The abnormal spots in the main normal cluster are noticeable, but in general, the decision boundary is marked correctly.  

The rest of the sensors have only one metric. In this case, model selection is less crucial. ElipticEvelope was selected as it allows to easily read decision boundary, which was important for the illustation purposes. 

In [None]:
all_single_sensors = ['387', '451', '7578']
single_sensors_boundaries = pd.DataFrame(columns=['sensor', 'metric', 'low', 'high'])

for single_sensor in all_single_sensors:
    #Fetching data and fitting the model
    single_data = np.array(data[data['sensor']==single_sensor]['transformed']).reshape(-1, 1)
    single_metric = data[data['sensor']==single_sensor]['metric'].iloc[0]
    single_model = EllipticEnvelope(contamination=0.05)
    single_model.fit(single_data)
    pred = single_model.predict(single_data)
    
    #Finding the decision boundary, in this 1D case low and high values are enough
    xx = np.linspace(min(single_data), max(single_data))
    pred_xx = single_model.predict(xx)
    for i in range(len(xx)-1):
        if pred_xx[i] < pred_xx[i+1]:
            low = xx[i][0]
        if pred_xx[i] > pred_xx[i+1]:
            high = xx[i][0]
            break
    
    #Saving boundary values into table
    single_sensors_boundaries = single_sensors_boundaries.append( {'sensor':single_sensor, 'metric':single_metric, 'low':np.expm1(low), 'high':np.expm1(high)}, ignore_index=True)
    
    #Plotting boundary using transformed data
    plt.figure(figsize=(8,6))
    ax = sns.distplot(single_data)
    ax.axvline(low, 0, 0.3, color='#FF6600', linewidth=3)
    ax.axvline(high, 0, 0.3, color='#FF6600', linewidth=3)
    ax.set_title('Anomaly boundaries on the tranformed data for the {} sensor'.format(single_sensor))
    ax.set(xlabel=single_metric)

    #Plotting boundary using original scale
    plt.figure(figsize=(8,6))
    ax = sns.distplot(np.expm1(single_data))
    ax.axvline(np.expm1(low), 0, 0.4, color='#FF6600', linewidth=3)
    ax.axvline(np.expm1(high), 0, 0.4, color='#FF6600', linewidth=3)
    ax.set_title('Anomaly boundaries on original data for the {} sensor'.format(single_sensor))
    ax.set(xlabel=data[data['sensor']==single_sensor]['metric'].iloc[0])

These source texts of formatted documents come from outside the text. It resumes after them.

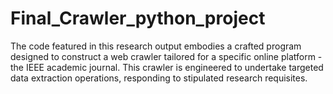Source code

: # Final_Crawler_python_project
The code featured in this research output embodies a crafted program designed to construct a web crawler tailored for a specific online platform - the IEEE academic journal. This crawler is engineered to undertake targeted data extraction operations, responding to stipulated research requisites. 
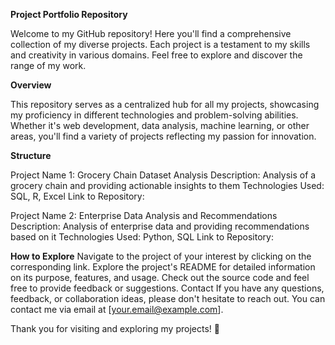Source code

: **Project Portfolio Repository**

Welcome to my GitHub repository! Here you'll find a comprehensive collection of my diverse projects. Each project is a testament to my skills and creativity in various domains. Feel free to explore and discover the range of my work.

**Overview**

This repository serves as a centralized hub for all my projects, showcasing my proficiency in different technologies and problem-solving abilities. Whether it's web development, data analysis, machine learning, or other areas, you'll find a variety of projects reflecting my passion for innovation.

**Structure**

Project Name 1: Grocery Chain Dataset Analysis
Description: Analysis of a grocery chain and providing actionable insights to them
Technologies Used: SQL, R, Excel
Link to Repository: 

Project Name 2: Enterprise Data Analysis and Recommendations
Description: Analysis of enterprise data and providing recommendations based on it
Technologies Used: Python, SQL
Link to Repository: 

**How to Explore**
Navigate to the project of your interest by clicking on the corresponding link.
Explore the project's README for detailed information on its purpose, features, and usage.
Check out the source code and feel free to provide feedback or suggestions.
Contact
If you have any questions, feedback, or collaboration ideas, please don't hesitate to reach out. You can contact me via email at [your.email@example.com].

Thank you for visiting and exploring my projects! 🚀
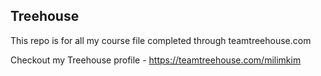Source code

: ## Treehouse

This repo is for all my course file completed through teamtreehouse.com

Checkout my Treehouse profile - https://teamtreehouse.com/milimkim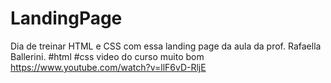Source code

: # LandingPage
Dia de treinar HTML e CSS com essa landing page da aula da prof. Rafaella Ballerini.
#html #css
video do curso muito bom https://www.youtube.com/watch?v=llF6vD-RljE
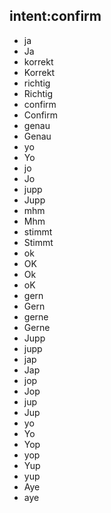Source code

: ## intent:confirm
- ja
- Ja
- korrekt
- Korrekt
- richtig
- Richtig
- confirm
- Confirm
- genau
- Genau
- yo
- Yo
- jo
- Jo
- jupp
- Jupp
- mhm
- Mhm
- stimmt
- Stimmt
- ok
- OK
- Ok
- oK
- gern
- Gern
- gerne
- Gerne
- Jupp
- jupp
- jap
- Jap
- jop
- Jop
- jup
- Jup
- yo
- Yo
- Yop
- yop
- Yup
- yup
- Aye
- aye
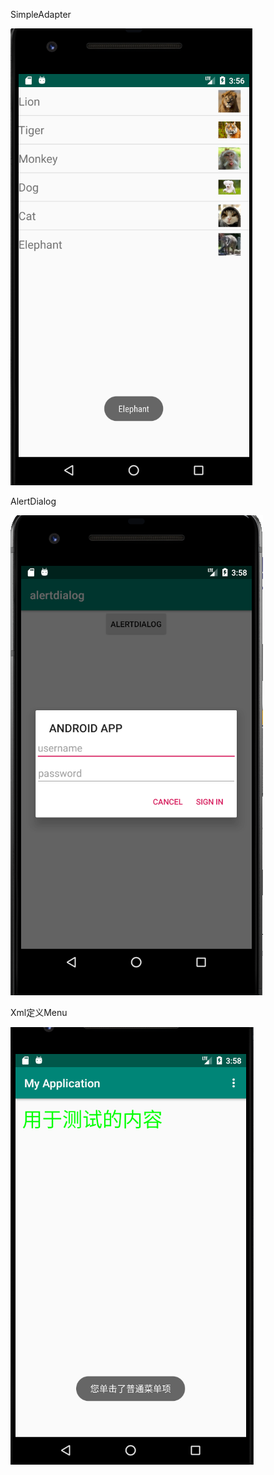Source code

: SimpleAdapter

![tu1](./image/tu1.png)

AlertDialog

![tu3](./image/tu3.png)

Xml定义Menu

![tu2](./image/tu2.png)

The way the boundaries are determined is easier to understand while looking on the transformed data. However, the boundaries on the original data may be more useful in real case scenarios.

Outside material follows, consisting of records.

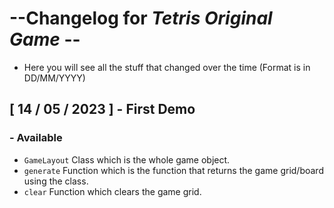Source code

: # --Changelog for *Tetris Original Game* --

* Here you will see all the stuff that changed over the time (Format is in DD/MM/YYYY)

## [ 14 / 05 / 2023 ] - First Demo

### - Available

* `GameLayout` Class which is the whole game object.
* `generate` Function which is the function that returns the game grid/board using the class.
* `clear` Function which clears the game grid.
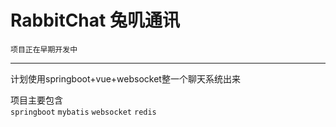 # RabbitChat 兔叽通讯

    项目正在早期开发中
-----
计划使用springboot+vue+websocket整一个聊天系统出来 

项目主要包含        
`springboot` `mybatis` `websocket` `redis`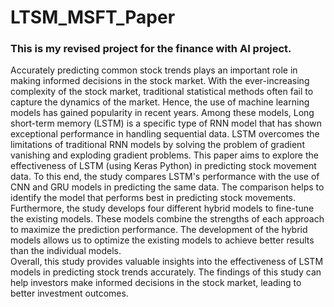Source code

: # LTSM_MSFT_Paper
### This is my revised project for the finance with AI project.
Accurately predicting common stock trends plays an important role in making informed decisions in the stock market. With the ever-increasing complexity of the stock market, traditional statistical methods often fail to capture the dynamics of the market. Hence, the use of machine learning models has gained popularity in recent years. Among these models, Long short-term memory (LSTM) is a specific type of RNN model that has shown exceptional performance in handling sequential data. LSTM overcomes the limitations of traditional RNN models by solving the problem of gradient vanishing and exploding gradient problems.
This paper aims to explore the effectiveness of LSTM (using Keras Python) in predicting stock movement data. To this end, the study compares LSTM's performance with the use of CNN and GRU models in predicting the same data. The comparison helps to identify the model that performs best in predicting stock movements.<BR>
Furthermore, the study develops four different hybrid models to fine-tune the existing models. These models combine the strengths of each approach to maximize the prediction performance. The development of the hybrid models allows us to optimize the existing models to achieve better results than the individual models.<BR>
Overall, this study provides valuable insights into the effectiveness of LSTM models in predicting stock trends accurately. The findings of this study can help investors make informed decisions in the stock market, leading to better investment outcomes.
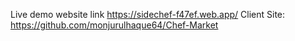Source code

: Live demo website link https://sidechef-f47ef.web.app/
Client Site: https://github.com/monjurulhaque64/Chef-Market
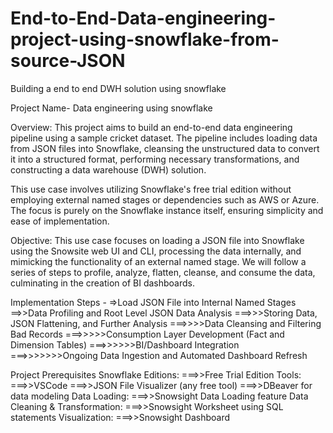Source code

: # End-to-End-Data-engineering-project-using-snowflake-from-source-JSON
Building a end to end DWH solution using snowflake

Project Name- Data engineering using snowflake

Overview:
This project aims to build an end-to-end data engineering pipeline using a sample cricket dataset. The pipeline includes loading data from JSON files into Snowflake, cleansing the unstructured data to convert it into a structured format, performing necessary transformations, and constructing a data warehouse (DWH) solution.

This use case involves utilizing Snowflake's free trial edition without employing external named stages or dependencies such as AWS or Azure. The focus is purely on the Snowflake instance itself, ensuring simplicity and ease of implementation.

Objective: This use case focuses on loading a JSON file into Snowflake using the Snowsite web UI and CLI, processing the data internally, and mimicking the functionality of an external named stage. We will follow a series of steps to profile, analyze, flatten, cleanse, and consume the data, culminating in the creation of BI dashboards.



Implementation Steps -
=>Load JSON File into Internal Named Stages
==>>Data Profiling and Root Level JSON Data Analysis
===>>>Storing Data, JSON Flattening, and Further Analysis
===>>>>Data Cleansing and Filtering Bad Records
===>>>>>Consumption Layer Development (Fact and Dimension Tables)
===>>>>>>BI/Dashboard Integration
===>>>>>>>Ongoing Data Ingestion and Automated Dashboard Refresh



Project Prerequisites
Snowflake Editions:
===>>Free Trial Edition
Tools:
===>>VSCode
===>>JSON File Visualizer (any free tool)
===>>DBeaver for data modeling
Data Loading:
===>>Snowsight Data Loading feature
Data Cleaning & Transformation:
===>>Snowsight Worksheet using SQL statements
Visualization:
===>>Snowsight Dashboard
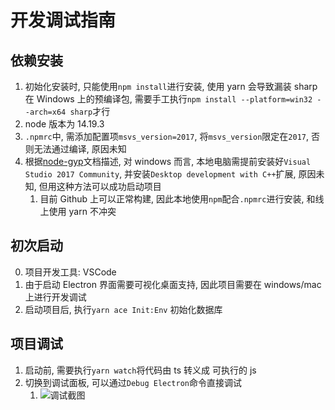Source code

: # 开发调试指南

## 依赖安装

1.  初始化安装时, 只能使用`npm install`进行安装, 使用 yarn 会导致漏装 sharp 在 Windows 上的预编译包, 需要手工执行`npm install --platform=win32 --arch=x64 sharp`才行
2.  node 版本为 14.19.3
3.  `.npmrc`中, 需添加配置项`msvs_version=2017`, 将`msvs_version`限定在`2017`, 否则无法通过编译, 原因未知
4.  根据[node-gyp](https://github.com/Microsoft/nodejs-guidelines/blob/master/windows-environment.md#compiling-native-addon-modules)文档描述, 对 windows 而言, 本地电脑需提前安装好`Visual Studio 2017 Community`, 并安装`Desktop development with C++`扩展, 原因未知, 但用这种方法可以成功启动项目
    1.  目前 Github 上可以正常构建, 因此本地使用`npm`配合`.npmrc`进行安装, 和线上使用 yarn 不冲突

## 初次启动

0.  项目开发工具: VSCode
1.  由于启动 Electron 界面需要可视化桌面支持, 因此项目需要在 windows/mac 上进行开发调试
2.  启动项目后, 执行`yarn ace Init:Env` 初始化数据库

## 项目调试

1.  启动前, 需要执行`yarn watch`将代码由 ts 转义成 可执行的 js
2.  切换到调试面板, 可以通过`Debug Electron`命令直接调试
    1.  ![调试截图](http://tva1.sinaimg.cn/large/6671cfa8ly1h3eqklhsi9j217g0n7wx8.jpg)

Please note that detecting anomalies on a single measurement should not be considered as a highly reliable method. More metrics on these sensors would increase confidence in the detection mechanism.

The table with the low and high boundaries for normal samples:

In [None]:
single_sensors_boundaries

The speed measurement is the only metric with is intersecting with 2D sensors. The boundary values for this metric looks comparable between 1D and 2D analysis.